**TASK INSTRUCTIONS**
Please reproduce the data exactly, though every picture must stay out.

**Saved data entries**
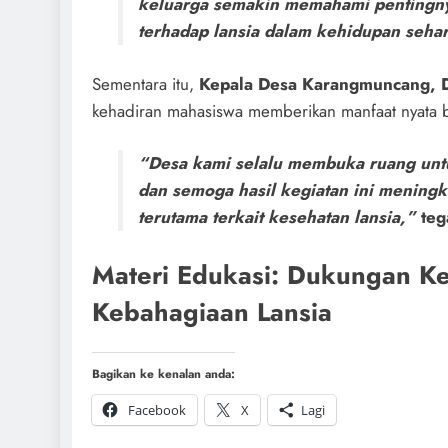
keluarga semakin memahami pentingny
terhadap lansia dalam kehidupan sehari
Sementara itu,
Kepala Desa Karangmuncang, 
kehadiran mahasiswa memberikan manfaat nyata b
“Desa kami selalu membuka ruang un
dan semoga hasil kegiatan ini mening
terutama terkait kesehatan lansia,”
teg
Materi Edukasi: Dukungan Ke
Kebahagiaan Lansia
Bagikan ke kenalan anda:
Facebook
X
Lagi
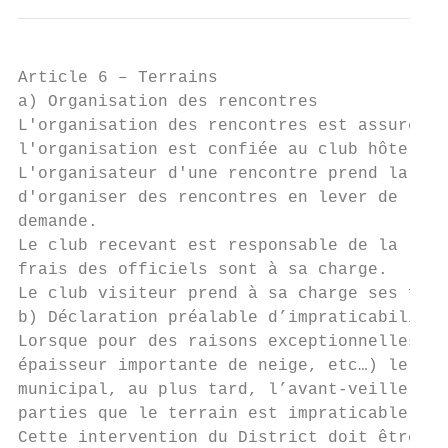
Article 6 – Terrains

a) Organisation des rencontres

L'organisation des rencontres est assurée p
l'organisation est confiée au club hôte.

L'organisateur d'une rencontre prend la cha
d'organiser des rencontres en lever de ride
demande.

Le club recevant est responsable de la rece
frais des officiels sont à sa charge.

Le club visiteur prend à sa charge ses frai
b) Déclaration préalable d’impraticabilité

Lorsque pour des raisons exceptionnelles, i
épaisseur importante de neige, etc…) le clu
municipal, au plus tard, l’avant-veille de 
parties que le terrain est impraticable.

Cette intervention du District doit être ef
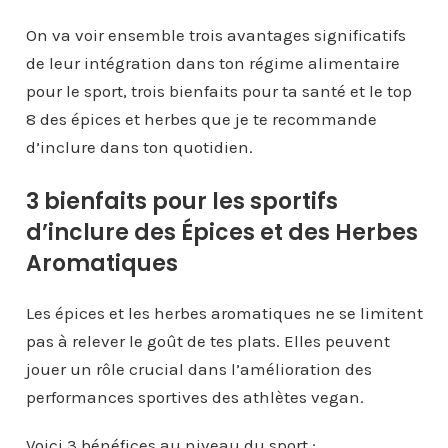
On va voir ensemble trois avantages significatifs
de leur intégration dans ton régime alimentaire
pour le sport, trois bienfaits pour ta santé et le top
8 des épices et herbes que je te recommande
d’inclure dans ton quotidien.
3 bienfaits pour les sportifs
d’inclure des Épices et des Herbes
Aromatiques
Les épices et les herbes aromatiques ne se limitent
pas à relever le goût de tes plats. Elles peuvent
jouer un rôle crucial dans l’amélioration des
performances sportives des athlètes vegan.
Voici 3 bénéfices au niveau du sport :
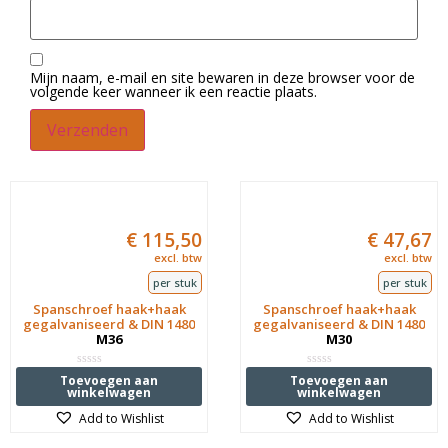
Mijn naam, e-mail en site bewaren in deze browser voor de
volgende keer wanneer ik een reactie plaats.
€
115,50
€
47,67
excl. btw
excl. btw
per stuk
per stuk
Spanschroef haak+haak
Spanschroef haak+haak
gegalvaniseerd & DIN 1480
gegalvaniseerd & DIN 1480
M36
M30
Waardering
Waardering
Toevoegen aan
Toevoegen aan
0
0
winkelwagen
winkelwagen
uit
uit
5
5
Add to Wishlist
Add to Wishlist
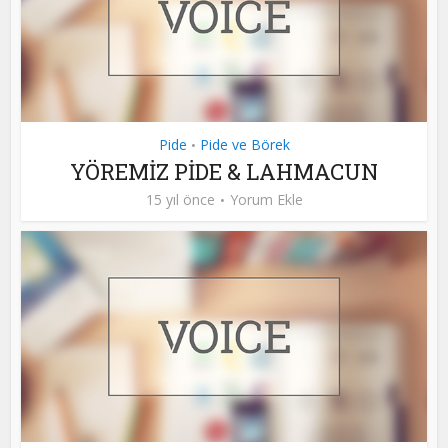
Pide
Pide ve Börek
•
YÖREMİZ PİDE & LAHMACUN
15 yıl önce
Yorum Ekle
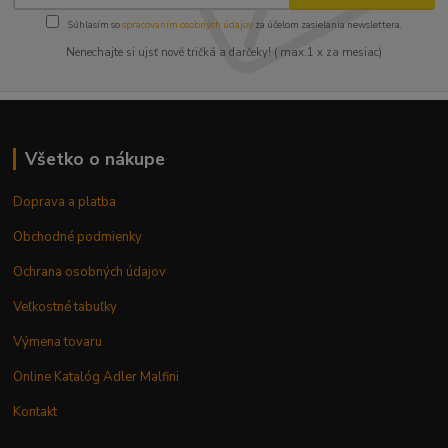
Súhlasím so
spracovaním osobných údajov
za účelom zasielania newslettera.
Nenechajte si ujsť nové tričká a darčeky! ( max.1 x za mesiac)
Všetko o nákupe
Doprava a platba
Obchodné podmienky
Ochrana osobných údajov
Veľkostné tabuľky
Výmena tovaru
Online Katalóg Adler Malfini
Kontakt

**OUTPUT BELOW**
keluarga semakin memahami pentingny
terhadap lansia dalam kehidupan sehari
Sementara itu,
Kepala Desa Karangmuncang, 
kehadiran mahasiswa memberikan manfaat nyata b
“Desa kami selalu membuka ruang un
dan semoga hasil kegiatan ini mening
terutama terkait kesehatan lansia,”
teg
Materi Edukasi: Dukungan Ke
Kebahagiaan Lansia
Bagikan ke kenalan anda:
Facebook
X
Lagi
Article 6 – Terrains

a) Organisation des rencontres

L'organisation des rencontres est assurée p
l'organisation est confiée au club hôte.

L'organisateur d'une rencontre prend la cha
d'organiser des rencontres en lever de ride
demande.

Le club recevant est responsable de la rece
frais des officiels sont à sa charge.

Le club visiteur prend à sa charge ses frai
b) Déclaration préalable d’impraticabilité

Lorsque pour des raisons exceptionnelles, i
épaisseur importante de neige, etc…) le clu
municipal, au plus tard, l’avant-veille de 
parties que le terrain est impraticable.

Cette intervention du District doit être ef
On va voir ensemble trois avantages significatifs
de leur intégration dans ton régime alimentaire
pour le sport, trois bienfaits pour ta santé et le top
8 des épices et herbes que je te recommande
d’inclure dans ton quotidien.
3 bienfaits pour les sportifs
d’inclure des Épices et des Herbes
Aromatiques
Les épices et les herbes aromatiques ne se limitent
pas à relever le goût de tes plats. Elles peuvent
jouer un rôle crucial dans l’amélioration des
performances sportives des athlètes vegan.
Voici 3 bénéfices au niveau du sport :
Mijn naam, e-mail en site bewaren in deze browser voor de
volgende keer wanneer ik een reactie plaats.
€
115,50
€
47,67
excl. btw
excl. btw
per stuk
per stuk
Spanschroef haak+haak
Spanschroef haak+haak
gegalvaniseerd & DIN 1480
gegalvaniseerd & DIN 1480
M36
M30
Waardering
Waardering
Toevoegen aan
Toevoegen aan
0
0
winkelwagen
winkelwagen
uit
uit
5
5
Add to Wishlist
Add to Wishlist
Pide
Pide ve Börek
•
YÖREMİZ PİDE & LAHMACUN
15 yıl önce
Yorum Ekle
Súhlasím so
spracovaním osobných údajov
za účelom zasielania newslettera.
Nenechajte si ujsť nové tričká a darčeky! ( max.1 x za mesiac)
Všetko o nákupe
Doprava a platba
Obchodné podmienky
Ochrana osobných údajov
Veľkostné tabuľky
Výmena tovaru
Online Katalóg Adler Malfini
Kontakt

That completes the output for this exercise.